Zur Einführung des Anordnungsmodells

Briefe an die Redaktion
Ausgabe
2022/39
DOI:
https://doi.org/10.4414/saez.2022.21070
Schweiz Ärzteztg. 2022;103(39):24

Publiziert am 27.09.2022

Zur Einführung des Anordnungsmodells

Bringt der Wechsel vom Delegations- zum Anordnungsmodell Vorteile für die Versorgung der Patienten, für die Therapien, die Kosten und die betroffenen Psychologinnen, Psychotherapeuten sowie Psychiaterinnen?
Die erhöhte Anordnungs- und Antragsfrequenz erschwert den Zugang zu einer Therapie und erhöht die Patientenunsicherheit. Die Tendenz zu Kurztherapien und damit zu Psychopharmaka wird gefördert, während Langzeittherapien unattraktiv werden. Ob so mehr Therapien durchgeführt werden können, ist zu bezweifeln. Seitens der Psychiater dürften es sogar weniger werden.
Der Tarif wird voraussichtlich um 150.–/Std. statt wie bisher rund 120.–/Std. betragen. Dazu kommen eine Mengenausweitung auf bisher nicht abrechenbare Positionen und die Mehrleistungen der Psychiater. Die Gesamtkosten werden voraussichtlich also ansteigen.
Die Psychologinnen bleiben von Psychiater abhängig, und ihre therapeutische Freiheit wird noch mehr eingeschränkt. Zudem dürften die Mehreinnahmen die Fixkosten für die Selbständigkeit kaum aufwiegen. Sieht so eine Besserstellung aus?
Psychologinnen in Weiterbildung bzw. ohne Berufsausübungsbewilligung dürfen nur noch in autorisierten Zentren arbeiten, was einerseits zu erhöhter Arbeitslosigkeit führen, andererseits das Therapieangebot zusätzlich reduzieren dürfte.
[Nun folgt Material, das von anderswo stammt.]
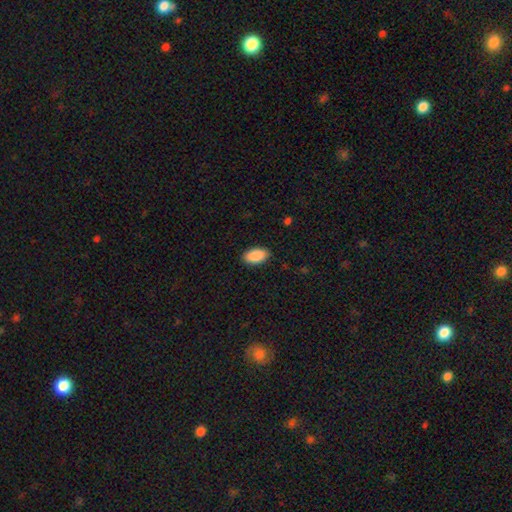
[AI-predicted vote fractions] Smooth or featured? smooth (90%)
How rounded? in between (94%)
Merging? none (89%)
Psychotherapeuten mit verschiedenem gesundheits- und sozialberuflichem Hintergrund, die mit Zusatzausbildungen bisher delegiert arbeiten durften, wird die Berufsausübung künftig verunmöglicht. Zumindest diese beiden Gruppen sollten weiterhin im Delegationsmodus arbeiten dürfen.
Und schliesslich wird den Psychiaterinnen neben Beurteilung und Kontrolle ein schlecht honorierter administrativer Mehraufwand aufgebürdet, der zu einer Reduktion ihrer eigenen therapeutischen Tätigkeit führen wird.
Die Eingangsfrage muss also verneint werden: Das Anordnungsmodell bringt kaum Vor-, dafür umso mehr Nachteile. Statt die Durchführung von Therapien allen verfügbaren Kräften weiterhin zu ermöglichen, schränkt es vielmehr den Zugang dazu ein. Es erstaunt deshalb, dass die an der Ausarbeitung beteiligten Berufsverbände zu einem derartigen Fehlkonstrukt beitragen konnten.